Betapa bodoh, betapa pahit, betapa naifnya imajinasi menyesatkan. Keterlaluan. Seumpama setan laknat yang sudah dikutuk oleh Tuhan sehingga berusia abadi, yang akhirnya melakukan bermacam-macam cara menjerumuskan manusia agar tergelincir menuju jurang dosa. Jess sampai harus mengingatkan dirinya untuk tak lupa bernapas, sebab sudah tidak karuan lagi bagaimana wajahnya berbentuk. Tekanan pada dadanya terasa menyakitkan. Pikirannya yang penuh dengan kenangan tentang Leslie bagai menghimpit denyut nadi Jess. Salahnyalah. Semua ini jelas salahnya. Leslie, Leslie Jess teman satu-satunya, meninggal karena kecerobohan Jess. Kalau saja, kalau saja Jess tidak menerima ajakan dari guru musiknya untuk mengunjungi museum, pastilah ia sedang bersama Leslie saat itu di hutan. Jess akan memegangi tangan Leslie saat ia terpeleset, sehingga Leslie tidak hanyut secara mengenaskan di sungai. Leslie seharusnya masih tersenyum dan tetap berlari bersama Jess. Leslie seharusnya masih menemaninya menggambar, menumpahkan imajinasi yang serasa memenuhi kepala. Leslie seharusnya masih mengacungkan pedang untuk membasmi para troll yang mengganggu kerajaan. Leslie seharusnya masih … tak tertahankan, ingatan ini begitu kuat dan kurang ajarnya membunuh secara menyesakkan. Oh, seandainya, seandainya, seandainya ….

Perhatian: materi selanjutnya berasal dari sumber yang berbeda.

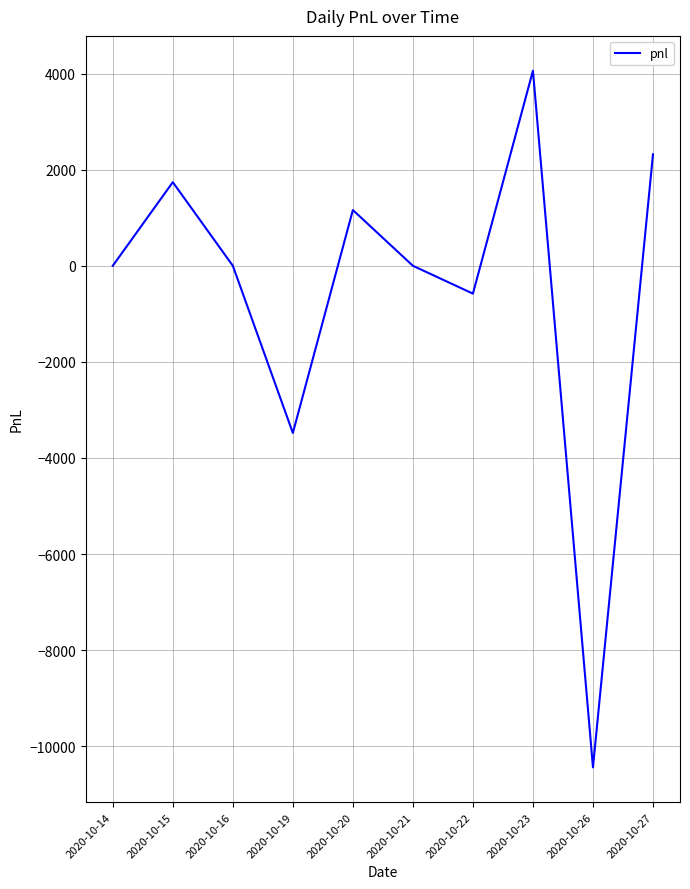

What is the minimum value shown in the chart?

-10440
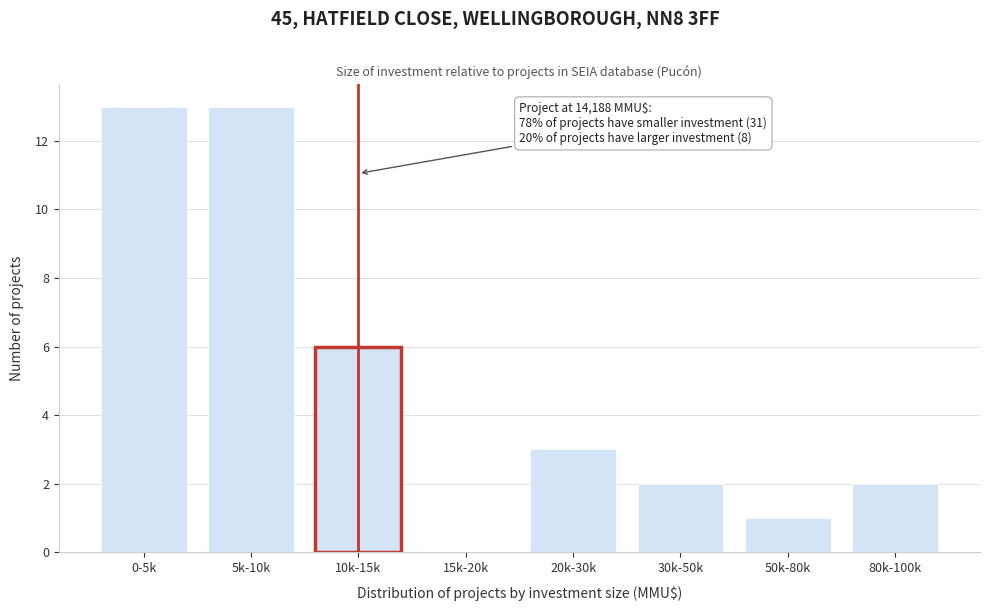

Reading left to right, what are all the values shown in this chart?

0-5k=13	5k-10k=13	10k-15k=6	15k-20k=0	20k-30k=3	30k-50k=2	50k-80k=1	80k-100k=2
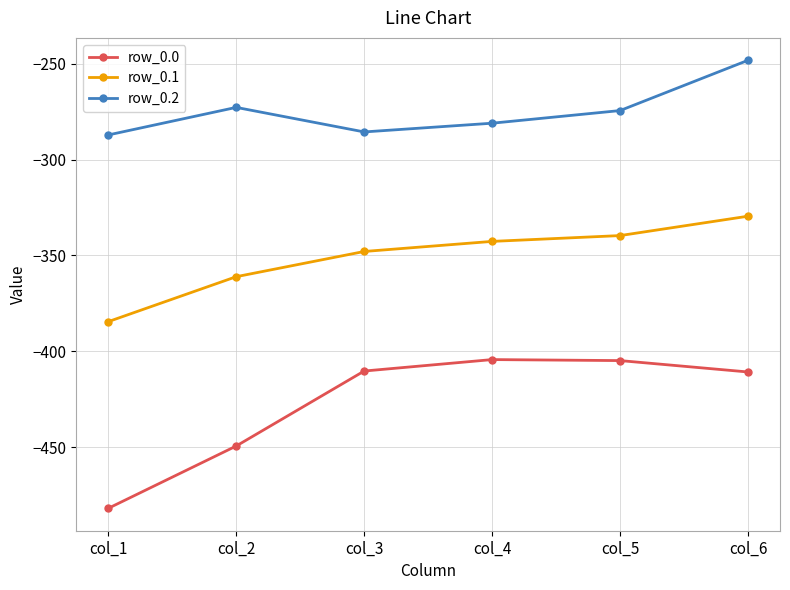

At which category is the sum across all series the highest?

col_6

Adalah hampa, yang pada akhirnya memapah benak Jess, untuk kembali terbuka menghadap dunia nyata. Ini bukan salahmu, Jess, kata ayah Leslie. Kematian Leslie bukanlah kesalahanmu, lelaki itu mengulang. Apakah ia telah termaafkan? Jess ingin bertanya, tapi pertanyaan itu hanya sampai pada perbatasan antara tenggorokan dan kerongkonan, enggan menyerobot keluar. Teronggok begitu saja menjadi gumpalan di balik dada. Pertanyaan bodoh. Bukan, apakah ia telah termaafkan, tapi lebih kepada—apakah ia dapat termaafkan? Jess ingin berlari dan terus berlari. Meninggalkan dunia nyata, pergi menuju dunia fantasinya sendiri yang serbaindah. Dalam alam bawah sadarnya, Jess melihat Leslie berdiri di antara taman yang hijau, mengenakan pakaian terusan panjang serba putih. Rambutnya dibiarkan tergerai. Ada mahkota di puncak kepalanya. Desau angin mengibarkan rambut beserta pakaiannya. Leslie berlari-lari kecil sambil tersenyum. Ia amat sangat bahagia di sana. Jess bertanya-tanya, apakah Leslie memang sebahagia itu. Leslie menjawab, ia sangat bahagia. Terlebih, ia bahagia sebab memiliki sahabat yang baik seperti Jess. Ketika Jess membuka mata, ia masih berteriak parau memanggil nama Leslie. Namun sayang, yang ia panggil hanyalah tinggal sekelumit kekosongan.